Design 384 Students Help Farm Streamline Composting System

The five-student team proposed a five-pile system to compost Wagner’s 50-50 manure-straw waste more efficiently

This winter, before social distancing, members of the student team visited Wagner Farm.This winter, before social distancing, members of the student team visited Wagner Farm.

Wagner Farm is an unusual farm with a very normal problem — waste. 

In suburban Glenview, Illinois, Wagner is an 18-acre functional farm with livestock and crops. But the property is exceptional since it is owned and operated by the Glenview Park District and also includes a heritage center and farm-themed play equipment for children.

Like any farm, Wagner produces tons of waste. But efficiently composting that waste is doubly important because of the farm’s dual role as an educational destination and its proximity to residential neighborhoods.

To find a solution, the farm management turned to a team of students in Northwestern Engineering’s Design 384: Interdisciplinary Design class. Taught collaboratively by John Lake, Segal Design Institute adjunct professor, and John Anderson, Segal lecturer, the student group of Alex Choi, Jason Lee, Jessica Kang, Kareena Sharma, and Lauren Simitz proposed a five-pile system to compost Wagner’s 50-50 manure-straw waste more efficiently. This method, aerated static pile composting (ASP), eliminates the need for laborious turning or mixing the pile to aerate.  

“This is very helpful for a farm that doesn’t have very much manpower,” said Lee, a senior. “This solution can streamline the composting process and make it much easier and neater so it’s less of an eyesore to visitors.”

The ASP uses a piping system connected to an air pump to push air through the compost pile from the perforated pipes inside. A layer of finished compost on top of the manure and straw acts as a carbon filter for the odor. A layer of wood chips sits between the pipes and manure to prevent particulate from entering the system and to better disperse the air.

The compost is split up into five batches, with each pile cycling compost every 10 weeks as it matures. This separation results in more even composting. Finally, a slight grade and pipe caps enable drainage and cleaning, if necessary.

The students’ work began with background research, learning about composting chemistry and the factors that lead to healthy composition. They looked at the existing composting system at Wagner, the positives and negatives of other composting methods, and various aeration systems.
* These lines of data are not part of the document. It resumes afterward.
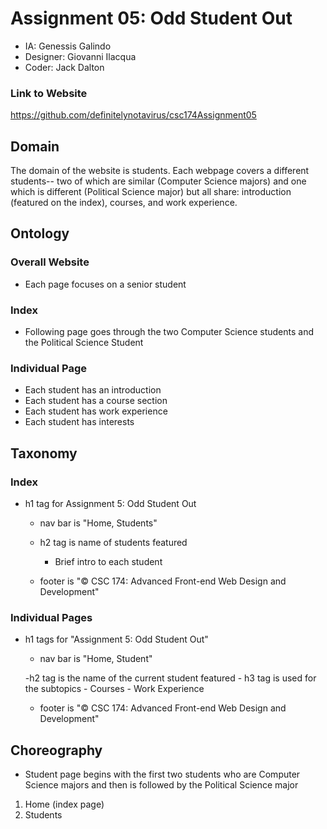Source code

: # Assignment 05: Odd Student Out
- IA: Genessis Galindo
- Designer: Giovanni Ilacqua
- Coder: Jack Dalton

### Link to Website
https://github.com/definitelynotavirus/csc174Assignment05

## Domain
The domain of the website is students. Each webpage covers a different students-- two of which are similar (Computer Science majors) and one which is different (Political Science major) but all share: introduction (featured on the index), courses, and work experience.

## Ontology
### Overall Website
- Each page focuses on a senior student

### Index
- Following page goes through the two Computer Science students and the Political Science Student

### Individual Page
- Each student has an introduction
- Each student has a course section
- Each student has work experience
- Each student has interests

## Taxonomy
### Index
- h1 tag for Assignment 5: Odd Student Out
	- nav bar is "Home, Students"

	- h2 tag is name of students featured
		- Brief intro to each student

	- footer is "© CSC 174: Advanced Front-end Web Design and Development"

### Individual Pages
- h1 tags for "Assignment 5: Odd Student Out"
	- nav bar is "Home, Student"

	-h2 tag is the name of the current student featured
		- h3 tag is used for the subtopics
		- Courses
		- Work Experience
	- footer is "© CSC 174: Advanced Front-end Web Design and Development"

## Choreography
- Student page begins with the first two students who are Computer Science majors and then is followed by the Political Science major
1. Home (index page)
2. Students
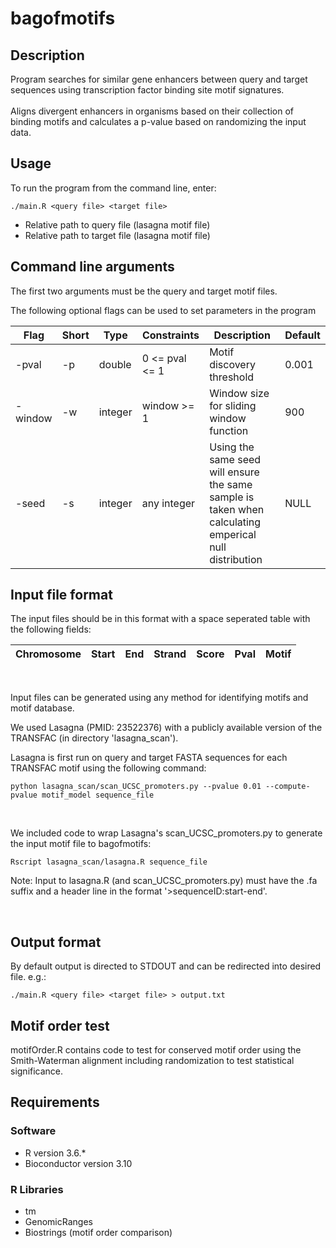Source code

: # bagofmotifs

## Description 
Program searches for similar gene enhancers between query and target sequences using transcription factor binding site motif signatures. 
<Br>
<Br>
Aligns divergent enhancers in organisms based on their collection of binding motifs and calculates a p-value based on randomizing the input data.


## Usage

To run the program from the command line, enter:

```
./main.R <query file> <target file> 
```

- Relative path to query file (lasagna motif file)
- Relative path to target file (lasagna motif file)

## Command line arguments

The first two arguments must be the query and target motif files.

The following optional flags can be used to set parameters in the program 

Flag | Short| Type | Constraints| Description | Default
---- | --- | --- | --- | --- | ---
-pval | -p | double |0 <= pval <= 1| Motif discovery threshold | 0.001 
-window | -w |integer | window >= 1| Window size for sliding window function | 900
-seed | -s | integer |any integer| Using the same seed will ensure the same sample is taken when calculating emperical null distribution | NULL

## Input file format

The input files should be in this format with a space seperated table with the following fields:

Chromosome | Start| End | Strand | Score | Pval | Motif
---- | --- | --- | --- | --- | --- | ---

<br>

Input files can be generated using any method for identifying motifs and motif database. 

We used Lasagna (PMID: 23522376) with a publicly available version of the TRANSFAC (in directory 'lasagna_scan'). 

Lasagna is first run on query and target FASTA sequences for each TRANSFAC motif using the following command:
```
python lasagna_scan/scan_UCSC_promoters.py --pvalue 0.01 --compute-pvalue motif_model sequence_file
```
<br>

We included code to wrap Lasagna's scan_UCSC_promoters.py to generate the input motif file to bagofmotifs:

```
Rscript lasagna_scan/lasagna.R sequence_file
```
Note: Input to lasagna.R (and scan_UCSC_promoters.py) must have the .fa suffix and a header line in the format '>sequenceID:start-end'.




<br>


## Output format

By default output is directed to STDOUT and can be redirected into desired file. e.g.:
```
./main.R <query file> <target file> > output.txt
```
## Motif order test
motifOrder.R contains code to test for conserved motif order using the Smith-Waterman alignment including randomization to test statistical significance.

## Requirements

### Software
- R version 3.6.*
- Bioconductor version 3.10

### R Libraries
- tm
- GenomicRanges
- Biostrings (motif order comparison)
They decided ASP is the method that best satisfies Wagner Farm’s needs because the method is space efficient, requires little maintenance, and aerates effectively. These factors lead to healthy and quickly produced compost.

The students planned to build the system at the farm. But because of mandated social distancing, they provided a plan the farm owners will assemble instead.

“The ASP option reduces the amount of time staff has to work on the composting system,” said Sharma, a junior. “It’s been shown to be very efficient.”